Liese Abili Fills a Need at Florida Sports Foundation
Courtesy of Connect Sports, Lisa R. Schoolcraft
Liese Abili has worked on the supplier side and events side of the sports industry. To him, “it doesn’t matter what side you are on, each has its own contribution to the table.”
Abili’s hoping to make his own contribution to Florida’s sports industry as the new director of sports development at the Florida Sports Foundation, a newly created position.
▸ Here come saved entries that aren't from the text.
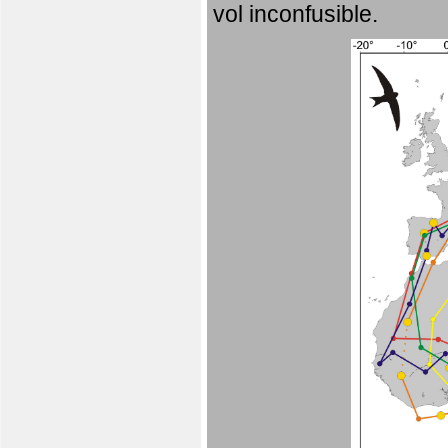
vol inconfusible.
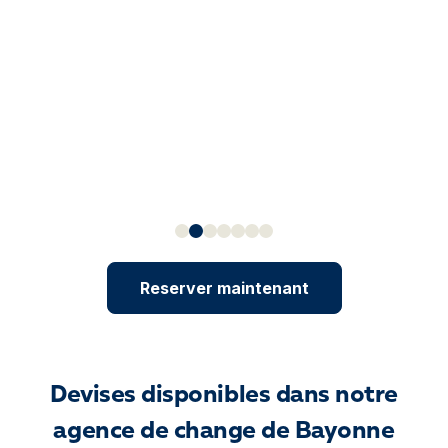
Reserver maintenant
Devises disponibles dans notre
agence de change de Bayonne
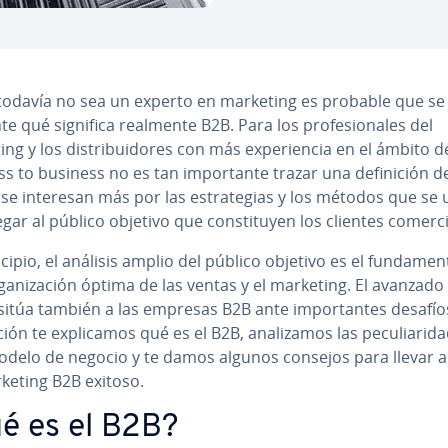
todavía no sea un experto en marketing es probable que se
e qué significa realmente B2B. Para los pro­fe­sio­na­les del
ng y los di­s­tri­bui­do­res con más ex­pe­rie­n­cia en el ámbito d
s to business no es tan im­po­r­ta­n­te trazar una de­fi­ni­ción d
se interesan más por las es­tra­te­gias y los métodos que se u
gar al público objetivo que co­n­s­ti­tu­yen los clientes co­me­r­ci
cipio, el análisis amplio del público objetivo es el fu­n­da­me­n
ga­ni­za­ción óptima de las ventas y el marketing. El avanzado
 sitúa también a las empresas B2B ante im­po­r­ta­n­tes desafío
­ción te ex­pli­ca­mos qué es el B2B, ana­li­za­mos las pe­cu­lia­ri­d
odelo de negocio y te damos algunos consejos para llevar 
keting B2B exitoso.
é es el B2B?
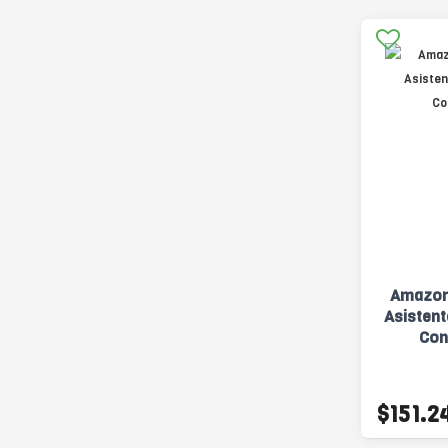
Amazon
Asistent
Con
$151.2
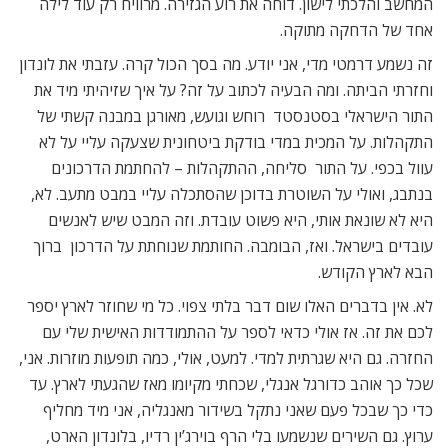
המחשב והלכתי לישון. דוחה את רוע הגזירה. מרוויח רק עוד לילה
אחד של הדחקה מתוקה.
זה נשמע דרמטי מדי, אני יודע. מה בסך הכול קרה. עזבתי את לונדון
וחזרתי הביתה. ומה הבעיה לכתוב על זה? על איך שזיהיתי מיד את
התור הישראלי בסטנסטד  רוחש וגועש, מאורגן במבנה קשתי של
התקהלות. על המכית במדי בודקת ביטחונית שצעקה עליי על לא
עוול בכפי. על התור  סליחה, ההתקהלות – להחתמת הדרכונים
בנתבג, ואולי על השוטרת בדוכן שהסתכלה עליי במבט מתעב. לא,
היא לא שונאת אותי, היא פשוט עובדת. וזה המבט שיש לאנשים
עובדים בישראל. ואז, הבומבה. החותמת שנוחתת על הדרכון  ברוך
הבא לארץ הקודש.
לא. אין בדברים האלו שום דבר בלתי צפוי. כל מי שחוזר לארץ יספר
לכם את זה. אז אולי כדאי לספר על ההתמודדות האישית שלי עם
החזרה. גם היא שגרתית למדי. למעט, אולי, כמה תופעות מוזרות. אני,
שכל כך אוהב כדורגל אנגלי, שכחתי מקיומו מאז שהגעתי לארץ. עד
כדי כך שבכל פעם שאני נתקל בשידור מאנגליה, אני מיד מחליף
ערוץ. גם השירים שנשמעו בלי הרף בוירג’ין רדיו, בלונדון הארט,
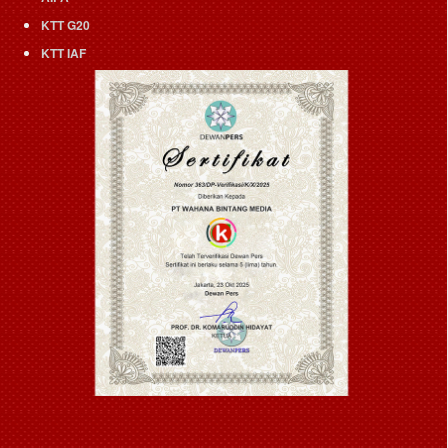
KTT G20
KTT IAF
“This role has me in a position where I have the privilege not only to work with most cities and destinations across Florida, but also national events rights holders,” he says. “There was a need to have someone dedicated to support, manage and enhance the relationship between the foundation and its regional industry partners—the traditional convention and visitors bureaus and DMOs (destination marketing organizations) and sports councils.”
The sports industry in Florida has a $57 billion economic impact annually and draws 60 million out of state visitors every year, he says.
Sports in His Blood
Abili, a native of Cameroon, has been around sports most of his life. He played volleyball and took part in various national championships, earning a gold medal. Then he went on to play volleyball for his local university where he also obtained an undergraduate law degree as well as a degree in political science.
While in college, he took part in four National All-Cameroon Higher Institution Games, where he won both a gold and a bronze medal. Abili was also a two-time captain for his team and was called up for the junior nationals’ team twice. He played club volleyball for the Bamenda Volleyball Club.
“I’ve been fortunate to travel a lot,” he says.
He was not only a beach volleyball pro, he also created his own beach volleyball events in Cameroon. He’s lived and worked in cities like Johannesburg, Hong Kong and Shanghai, as well as countries like the Philippines and Russia.
“Every destination is unique in its own way,” Abili says, when asked his favorite city. “I could say I have a friend in almost every country in the world.”
At the foundation, that may come in handy. Abili will market Florida as an international sports destination as well, hoping to generate international events in the state. “If it is winter in Europe, we can bring that event to Florida,” he says.
That’s not to say he won’t work to enhance Florida’s already burgeoning domestic sports industry.
“We are already very fortunate that in Florida, we have hosted a variety of events—amateur sports, adult amateur, college sports, youth amateur, professional sports,” Abili says.
Big Events Ahead
Florida has numerous professional franchises, including those in the National Hockey League, Major League Soccer, National Football League, National Basketball Association and Major League Baseball.
“We’re not only looking to maintain those types of events but grow them and bring in newer types of sports,” he says.
For example, Florida is on track to host Super Bowl LIV in Miami in 2019, Super Bowl LV in Tampa in 2020, the College Football Championship playoffs in 2021 and the 2021 National Senior Games, he points out.
The United States is also on track to host 2026 World Cup games, with Miami a strong contender as a host city.
“There are some other sports we want to bring into the state, like amateur and professional beach volleyball, international rugby events, and handball,” Abili says. “There’s beach handball, as well as indoor handball. There is also beach tennis. We want to explore sports for our beaches.”
Pickleball facilities are also coming up now, he adds.
“A lot of sports commissions and cities are building their own facilities to create and generate their own events,” Abili says. “We will see more destinations building sports events based on the size of their market. That is one big trend we are seeing as a whole, not just in Florida. You also have public-private partnerships creating something that benefits everyone in the sports tourism world.”
In Florida, many regional sports commissions are also joining together to host much bigger events, he adds. The foundation can help provide grants to offset the costs of bringing those larger events into the state, he notes.
“I should be able to assist our Florida sports commissions better,” Abili says. “Florida has taken the lead in the sports industry and I get to support this industry’s commissions to increase [the number of events] next year.”